Member Rara Avis
You're trying to prove your point by appealing to me personally, but I'm concerned with a more objective good.
There is no objective good, Brian. There is only opinion.
To legislate your opinion over someone else's is simply to destroy the diversity that is humanity. Save where others are faced with harm, people need the freedom to define their own paths, their own fates, their own accomplishments. Most will occasionally get it wrong, of course, but mistakes are the price we pay for growth. The greater good won't come from protecting people from their mistakes, but rather by helping them learn from them. First, of course, we have to learn from our own mistakes … a hurdle few will ever pass.
I know, I know, I'm only repeating myself.
I guess that makes it my turn again?
1) Most people grassroots really are against homosexual marriage
And forty years ago, most people were against equality for blacks as well. Fortunately, human rights aren't granted by majority vote, nor even by the government. Our role, at best, is to acknowledge such rights as the will of God. Or fail to acknowledge, as is so often the case throughout history.
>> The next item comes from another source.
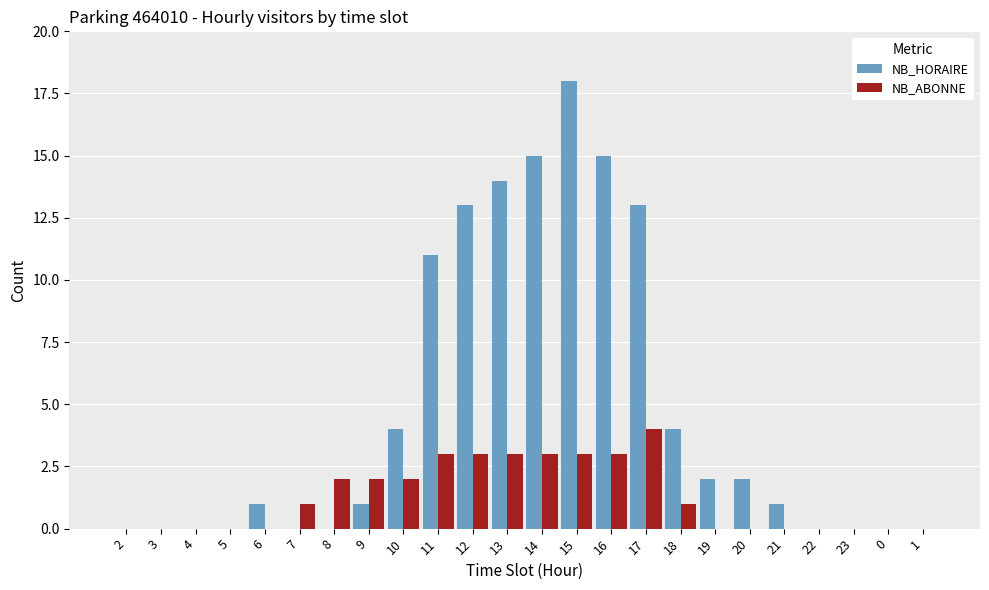

Is the value of NB_ABONNE at 11 greater than the value of NB_HORAIRE at 0?

Yes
2) Preservation of traditional marriage is a defensive not an offensive move …
Really? Personally, I find current prejudices very offensive.
Those who wish only to defend traditional marriage need do nothing, because traditional marriage is in no danger. It will continue to exist, just as it should. After all, the marriage, intermittent affairs, divorce, remarriage, more affairs, another divorce, a third marriage, ad nauseum, hurts no one except those directly involved. It would be a bit hypocritical of me to suggest traditional marriage in the 21st Century should be better regulated. No harm, no foul works both ways.
3) … And when the variation has become widespread, much trouble has accompanied.
Unsupported fear is a poor reason to deprive others of basic human rights. It's a common reason, I'll grant you, but a poor one nonetheless.